Citing Sources at the End of Your Paper
The end documentation in the CSE Citation/Sequence system is called References list. It is located at the end of a document or book and contains all the bibliographic information needed to find out more about each cited source within the text. Proper CSE documentation depends on the References page. Without it the in-text numbers would make little sense as they would no longer be pointing at any corresponding entries in the end documentation.
This page is a selective bibliography and does not include a full accounting of sources related to or consulted before you began writing your document, but only those actually cited. You may want to include sources that directly informed your thinking but aren’t explicitly cited in the text on a separate page entitled Additional References. Further reading suggestions or a fuller bibliography should be placed on yet another page entitled Additional Reading or Bibliography.
CSE References Formatting Rules
CSE References formatting rules call for the end documentation to begin on the last page of your document, not on a separate one.
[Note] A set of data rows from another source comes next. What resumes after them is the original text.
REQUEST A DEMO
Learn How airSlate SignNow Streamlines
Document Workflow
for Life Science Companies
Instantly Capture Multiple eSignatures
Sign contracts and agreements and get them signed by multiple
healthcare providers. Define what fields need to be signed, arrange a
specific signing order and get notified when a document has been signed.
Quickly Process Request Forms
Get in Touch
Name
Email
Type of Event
If your document is 6½ pages long, the References list should begin on page 7, directly below the concluding text of your document.
The References list formatting rules are as follows:
- References is the most common title, however Cited References or Literature Cited are acceptable titles as well.
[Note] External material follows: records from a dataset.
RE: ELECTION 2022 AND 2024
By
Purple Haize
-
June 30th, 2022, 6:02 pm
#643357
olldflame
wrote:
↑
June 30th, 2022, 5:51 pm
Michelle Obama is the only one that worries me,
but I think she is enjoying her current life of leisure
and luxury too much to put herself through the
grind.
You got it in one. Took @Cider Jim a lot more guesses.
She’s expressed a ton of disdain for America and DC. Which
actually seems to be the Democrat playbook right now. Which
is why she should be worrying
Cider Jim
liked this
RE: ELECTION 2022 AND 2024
- The title should be placed flush-left on the page and may appear Bold, Underlined, or capped in UPPERCASE letters.
- Double space between title and first entry; single-space all other entries.
- Set font-size one or two point (type) sizes smaller than the document text.
- Page numbers are included when specific passages rather than entire sources are being cited and in the case of quotations.
- Arrange entries numerically, following their initial in-text order of appearance. Each number should be followed by a period and one space.
Individual entries may be formatted in the following three ways:
- No indentation. All lines in each entry flush-left.
- Numbers flush-left. All lines in each entry indented one or two spaces.
- Indent the first line of each entry five spaces from the left margin (the normal tab-button default space). Subsequent lines are flush-left.
CSE Bibliography Formatting Rules
CSE Bibliography formatting rules differ significantly from the References rules:
- The title–Bibliography–replaces the word References at the top of a separate page.
- Numbers are omitted altogether and entries are arranged alphabetically, last name first, instead of numerically.
CSE – Council of Science Editors (Name/Year System)
Inserted at the point of reference, an in-text parenthetical citation containing the author’s name and the date of publication interacts with the end documentation by pointing to a specific entry in the References List.
Citing Sources within Your Document
The CSE Name/Year in-text citation system follows a parenthetical format rather than the superscripted numbers found in the CSE Citation/Sequence system. It emphasizes authors’ names and dates of publication, both of which are important benchmarks denoting relevancy and validity in the social and the hard sciences.
In some cases, chapters, paragraphs and page numbers are required. Regardless of contents, the parenthetic citation should immediately follow the cited material within a sentence and before the period if it is at the end of the sentence. In the case of quoted material, the citation is placed between the final quotation mark and the period at the end of the sentence.
CSE Name/Year In-Text Formatting Rules
CSE Name/Year in-text formatting rules are as follows:
- One space should separate the author’s name and the year of publication.
- Page numbers are included only when part of a source or a direct quotation is cited. The abbreviation (p), without a period should precede the page number(s).
- Place a comma and one space after the year of publication when including a page number.
Specific rules depend on whether part or all of a source is being cited as well as whether or not the author’s name is mentioned in the sentence where the citation occurs.